◆ **YOUR OBJECTIVE**: Select each line in the entries below that contains the string "medium" and copy those lines out.

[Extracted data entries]
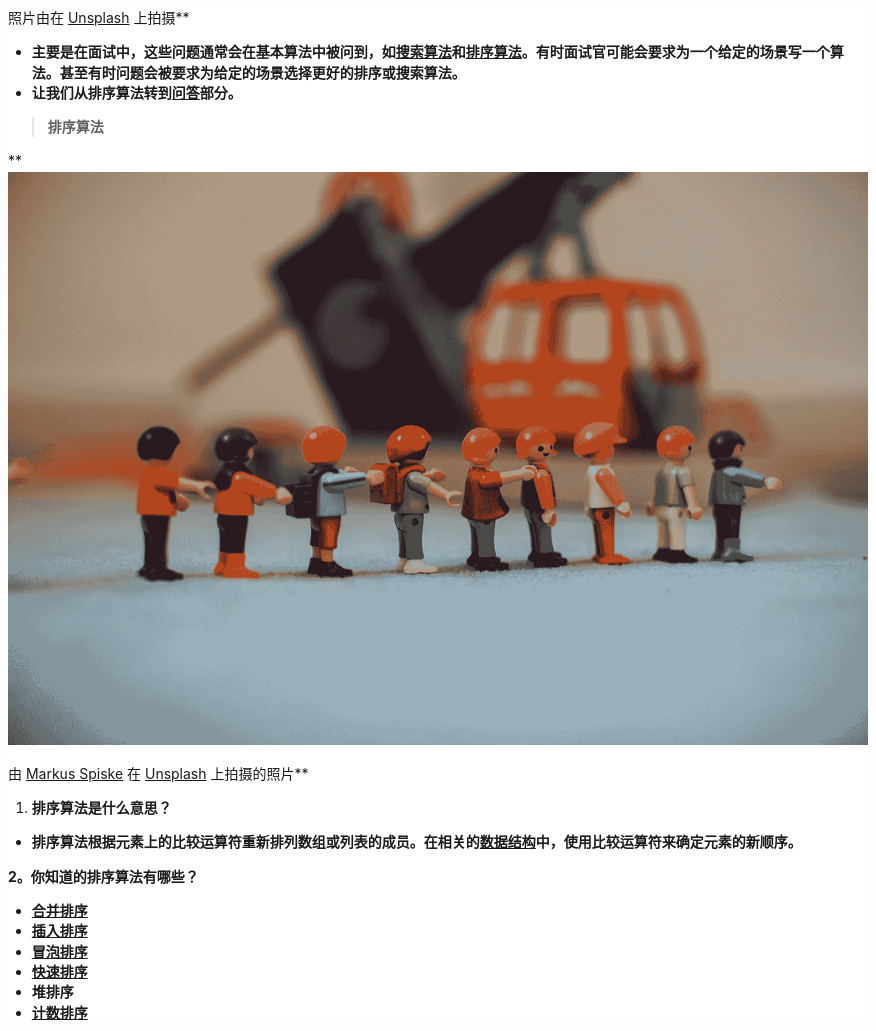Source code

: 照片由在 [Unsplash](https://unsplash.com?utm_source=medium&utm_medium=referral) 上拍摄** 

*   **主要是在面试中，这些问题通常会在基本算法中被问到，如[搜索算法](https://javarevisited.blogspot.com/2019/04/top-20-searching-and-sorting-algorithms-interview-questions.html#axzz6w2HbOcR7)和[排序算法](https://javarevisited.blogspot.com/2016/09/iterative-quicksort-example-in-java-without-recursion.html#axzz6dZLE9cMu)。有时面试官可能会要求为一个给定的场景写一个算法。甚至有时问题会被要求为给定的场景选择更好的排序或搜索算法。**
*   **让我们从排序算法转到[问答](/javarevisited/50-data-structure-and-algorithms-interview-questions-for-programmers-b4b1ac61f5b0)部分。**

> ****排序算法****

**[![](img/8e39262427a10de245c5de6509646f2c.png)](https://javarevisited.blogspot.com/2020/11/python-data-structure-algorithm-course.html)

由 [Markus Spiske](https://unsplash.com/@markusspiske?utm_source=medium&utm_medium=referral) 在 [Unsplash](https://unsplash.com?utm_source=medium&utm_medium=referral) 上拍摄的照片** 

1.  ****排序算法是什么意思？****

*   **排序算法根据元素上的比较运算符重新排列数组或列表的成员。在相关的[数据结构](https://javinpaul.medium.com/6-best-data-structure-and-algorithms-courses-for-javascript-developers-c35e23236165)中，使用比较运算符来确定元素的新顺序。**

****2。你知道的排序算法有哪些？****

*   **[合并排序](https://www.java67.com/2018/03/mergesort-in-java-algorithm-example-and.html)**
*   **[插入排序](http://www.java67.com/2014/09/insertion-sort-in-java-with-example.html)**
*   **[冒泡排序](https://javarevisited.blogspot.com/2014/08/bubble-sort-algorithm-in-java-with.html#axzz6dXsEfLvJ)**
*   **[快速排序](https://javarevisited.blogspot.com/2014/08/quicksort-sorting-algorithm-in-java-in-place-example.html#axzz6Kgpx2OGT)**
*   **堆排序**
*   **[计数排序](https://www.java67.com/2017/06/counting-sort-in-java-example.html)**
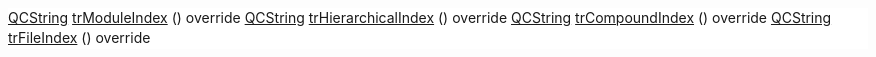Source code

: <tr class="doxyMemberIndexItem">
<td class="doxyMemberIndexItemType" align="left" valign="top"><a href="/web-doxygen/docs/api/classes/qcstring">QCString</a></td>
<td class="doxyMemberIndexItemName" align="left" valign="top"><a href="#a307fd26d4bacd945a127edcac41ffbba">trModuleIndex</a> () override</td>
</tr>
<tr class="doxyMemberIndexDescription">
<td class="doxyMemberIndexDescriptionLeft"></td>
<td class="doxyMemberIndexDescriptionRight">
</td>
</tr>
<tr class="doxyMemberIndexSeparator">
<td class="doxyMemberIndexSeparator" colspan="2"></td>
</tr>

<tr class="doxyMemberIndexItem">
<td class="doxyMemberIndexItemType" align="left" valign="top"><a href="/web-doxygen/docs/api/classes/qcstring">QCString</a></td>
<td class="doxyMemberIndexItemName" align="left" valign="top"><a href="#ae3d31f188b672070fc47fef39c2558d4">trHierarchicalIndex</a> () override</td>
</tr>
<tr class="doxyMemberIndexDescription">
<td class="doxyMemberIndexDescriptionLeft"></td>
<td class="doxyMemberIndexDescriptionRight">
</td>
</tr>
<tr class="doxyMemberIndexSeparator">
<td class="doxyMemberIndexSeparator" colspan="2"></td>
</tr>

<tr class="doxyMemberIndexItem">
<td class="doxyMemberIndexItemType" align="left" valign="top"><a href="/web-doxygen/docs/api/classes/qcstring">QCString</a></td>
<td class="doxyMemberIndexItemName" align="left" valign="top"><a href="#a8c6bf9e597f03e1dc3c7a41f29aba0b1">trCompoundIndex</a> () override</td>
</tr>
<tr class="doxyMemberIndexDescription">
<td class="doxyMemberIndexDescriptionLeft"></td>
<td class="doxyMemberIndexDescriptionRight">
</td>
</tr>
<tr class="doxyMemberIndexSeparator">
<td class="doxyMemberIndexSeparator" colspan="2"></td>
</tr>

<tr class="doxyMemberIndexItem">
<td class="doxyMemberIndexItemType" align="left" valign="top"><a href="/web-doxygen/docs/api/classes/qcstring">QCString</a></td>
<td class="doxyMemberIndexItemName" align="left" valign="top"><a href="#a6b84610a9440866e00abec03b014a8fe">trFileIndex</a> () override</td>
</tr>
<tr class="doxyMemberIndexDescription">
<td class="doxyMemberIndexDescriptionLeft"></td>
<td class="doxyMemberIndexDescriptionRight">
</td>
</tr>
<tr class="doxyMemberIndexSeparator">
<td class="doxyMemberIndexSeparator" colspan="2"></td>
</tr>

◆ **OUTPUT FOR THIS TASK**:
: 照片由在 [Unsplash](https://unsplash.com?utm_source=medium&utm_medium=referral) 上拍摄** 
由 [Markus Spiske](https://unsplash.com/@markusspiske?utm_source=medium&utm_medium=referral) 在 [Unsplash](https://unsplash.com?utm_source=medium&utm_medium=referral) 上拍摄的照片** 
*   **排序算法根据元素上的比较运算符重新排列数组或列表的成员。在相关的[数据结构](https://javinpaul.medium.com/6-best-data-structure-and-algorithms-courses-for-javascript-developers-c35e23236165)中，使用比较运算符来确定元素的新顺序。**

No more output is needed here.